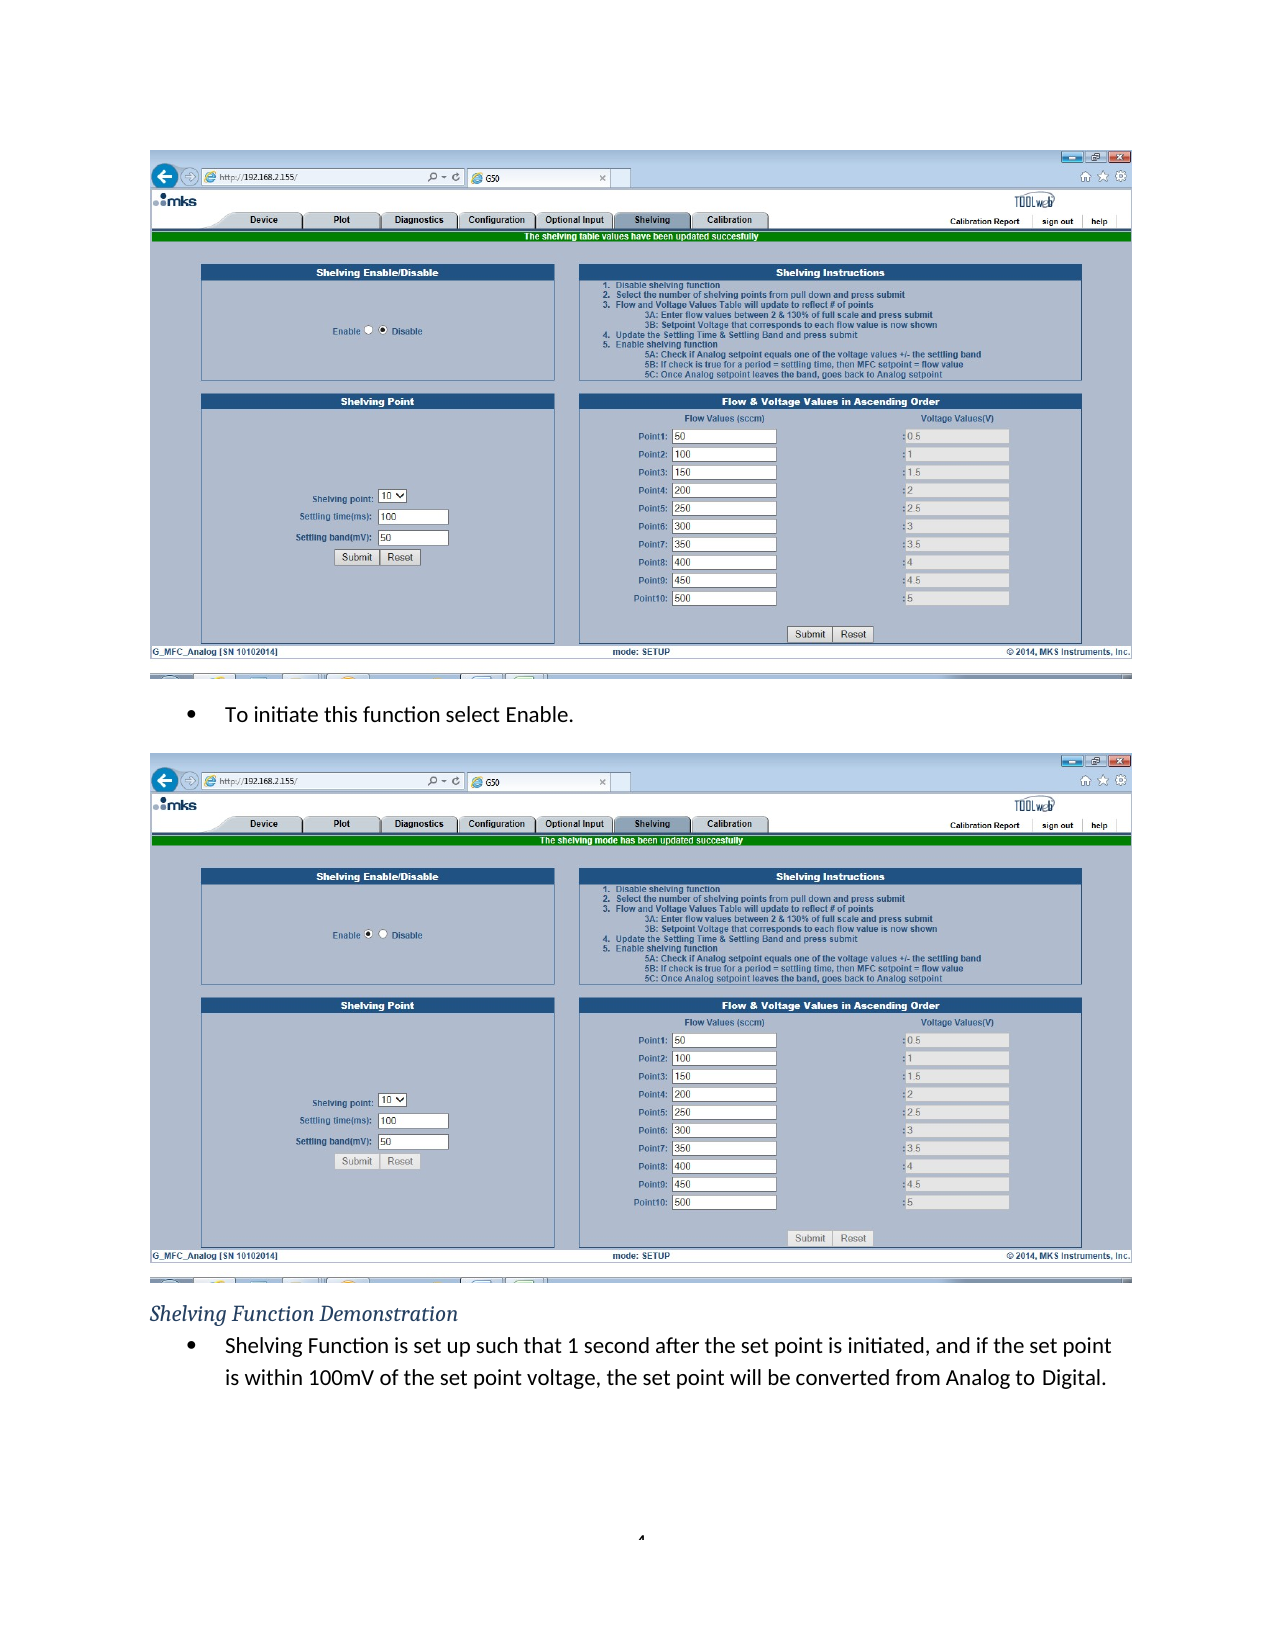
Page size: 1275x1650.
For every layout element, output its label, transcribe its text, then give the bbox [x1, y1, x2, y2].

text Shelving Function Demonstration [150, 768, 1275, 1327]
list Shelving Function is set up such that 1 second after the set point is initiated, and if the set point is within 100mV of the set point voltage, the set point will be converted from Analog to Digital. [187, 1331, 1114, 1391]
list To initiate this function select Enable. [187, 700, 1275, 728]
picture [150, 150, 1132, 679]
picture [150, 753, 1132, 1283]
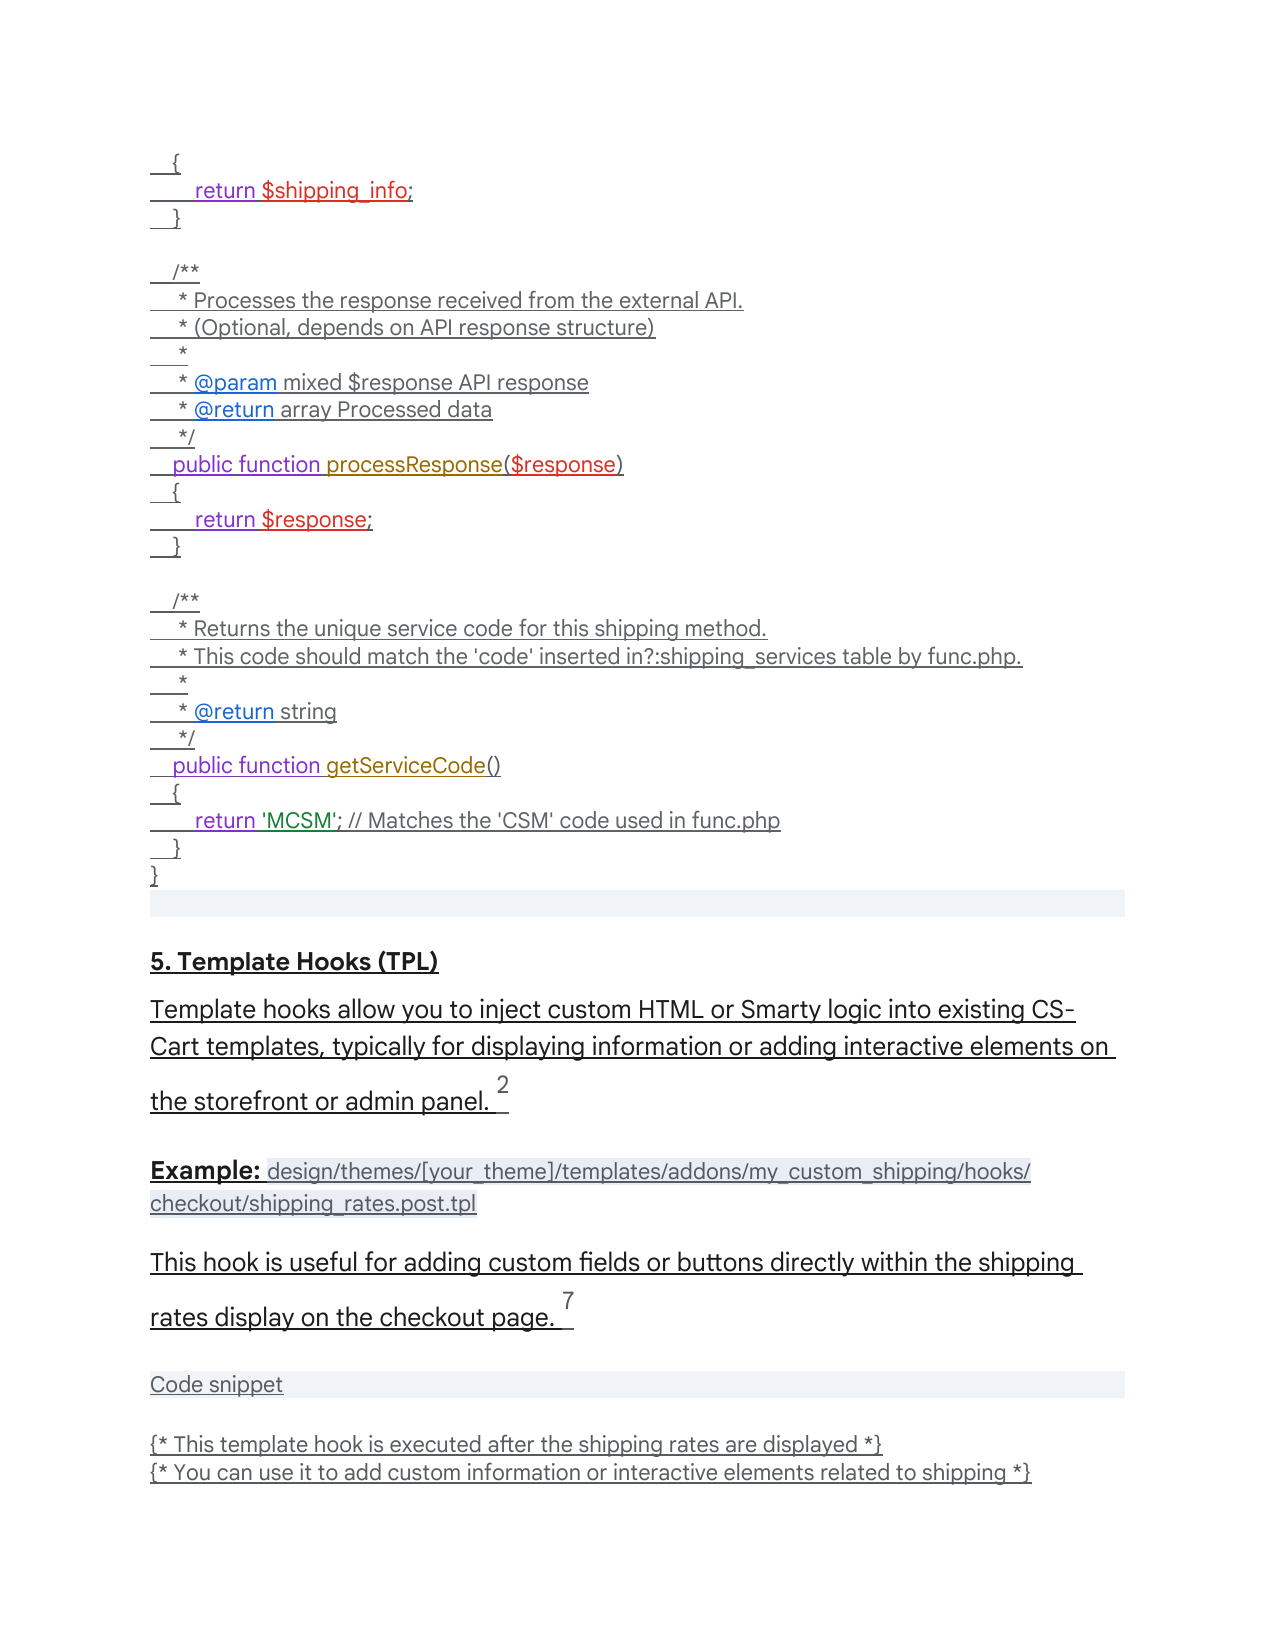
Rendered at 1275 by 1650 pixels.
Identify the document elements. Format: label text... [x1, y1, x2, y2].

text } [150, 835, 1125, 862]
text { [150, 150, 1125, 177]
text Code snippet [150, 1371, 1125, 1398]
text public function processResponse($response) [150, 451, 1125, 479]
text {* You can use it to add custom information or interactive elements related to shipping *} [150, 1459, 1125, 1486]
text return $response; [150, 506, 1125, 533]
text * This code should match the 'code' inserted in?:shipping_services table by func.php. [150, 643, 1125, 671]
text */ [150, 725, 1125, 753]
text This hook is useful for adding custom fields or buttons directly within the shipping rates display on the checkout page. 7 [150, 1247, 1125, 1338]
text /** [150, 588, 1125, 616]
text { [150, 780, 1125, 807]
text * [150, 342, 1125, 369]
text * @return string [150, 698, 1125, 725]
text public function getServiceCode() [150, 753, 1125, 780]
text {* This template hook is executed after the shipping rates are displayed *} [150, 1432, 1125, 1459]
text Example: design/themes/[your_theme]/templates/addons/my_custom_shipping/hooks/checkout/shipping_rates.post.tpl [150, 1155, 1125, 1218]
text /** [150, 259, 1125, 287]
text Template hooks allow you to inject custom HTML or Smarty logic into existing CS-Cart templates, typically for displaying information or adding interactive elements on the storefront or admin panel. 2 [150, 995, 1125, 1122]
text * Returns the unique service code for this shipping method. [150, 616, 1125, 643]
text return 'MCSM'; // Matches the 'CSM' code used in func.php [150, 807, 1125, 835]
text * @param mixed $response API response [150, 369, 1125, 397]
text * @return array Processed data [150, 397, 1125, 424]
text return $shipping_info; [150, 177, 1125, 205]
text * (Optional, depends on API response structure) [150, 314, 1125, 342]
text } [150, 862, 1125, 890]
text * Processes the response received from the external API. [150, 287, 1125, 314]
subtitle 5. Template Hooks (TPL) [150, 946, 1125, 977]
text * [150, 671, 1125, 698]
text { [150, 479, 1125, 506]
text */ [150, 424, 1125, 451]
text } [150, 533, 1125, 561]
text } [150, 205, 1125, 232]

▸ **What is required**: Before copying the data, remove the pictures. Then repeat the rest exactly.

▸ **Answer area**:
Page size: 1275x1650.
For every layout element, output its label, transcribe its text, then give the bbox [x1, y1, x2, y2].

text Shelving Function Demonstration [150, 768, 1275, 1327]
list Shelving Function is set up such that 1 second after the set point is initiated, and if the set point is within 100mV of the set point voltage, the set point will be converted from Analog to Digital. [187, 1331, 1114, 1391]
list To initiate this function select Enable. [187, 700, 1275, 728]
picture [150, 150, 1132, 679]
picture [150, 753, 1132, 1283]
Rendered at 1275 by 1650 pixels.
Identify the document elements. Format: label text... [x1, y1, x2, y2].

text } [150, 835, 1125, 862]
text { [150, 150, 1125, 177]
text Code snippet [150, 1371, 1125, 1398]
text public function processResponse($response) [150, 451, 1125, 479]
text {* You can use it to add custom information or interactive elements related to shipping *} [150, 1459, 1125, 1486]
text return $response; [150, 506, 1125, 533]
text * This code should match the 'code' inserted in?:shipping_services table by func.php. [150, 643, 1125, 671]
text */ [150, 725, 1125, 753]
text This hook is useful for adding custom fields or buttons directly within the shipping rates display on the checkout page. 7 [150, 1247, 1125, 1338]
text /** [150, 588, 1125, 616]
text { [150, 780, 1125, 807]
text * [150, 342, 1125, 369]
text * @return string [150, 698, 1125, 725]
text public function getServiceCode() [150, 753, 1125, 780]
text {* This template hook is executed after the shipping rates are displayed *} [150, 1432, 1125, 1459]
text Example: design/themes/[your_theme]/templates/addons/my_custom_shipping/hooks/checkout/shipping_rates.post.tpl [150, 1155, 1125, 1218]
text /** [150, 259, 1125, 287]
text Template hooks allow you to inject custom HTML or Smarty logic into existing CS-Cart templates, typically for displaying information or adding interactive elements on the storefront or admin panel. 2 [150, 995, 1125, 1122]
text * Returns the unique service code for this shipping method. [150, 616, 1125, 643]
text return 'MCSM'; // Matches the 'CSM' code used in func.php [150, 807, 1125, 835]
text * @param mixed $response API response [150, 369, 1125, 397]
text * @return array Processed data [150, 397, 1125, 424]
text return $shipping_info; [150, 177, 1125, 205]
text * (Optional, depends on API response structure) [150, 314, 1125, 342]
text } [150, 862, 1125, 890]
text * Processes the response received from the external API. [150, 287, 1125, 314]
subtitle 5. Template Hooks (TPL) [150, 946, 1125, 977]
text * [150, 671, 1125, 698]
text { [150, 479, 1125, 506]
text */ [150, 424, 1125, 451]
text } [150, 533, 1125, 561]
text } [150, 205, 1125, 232]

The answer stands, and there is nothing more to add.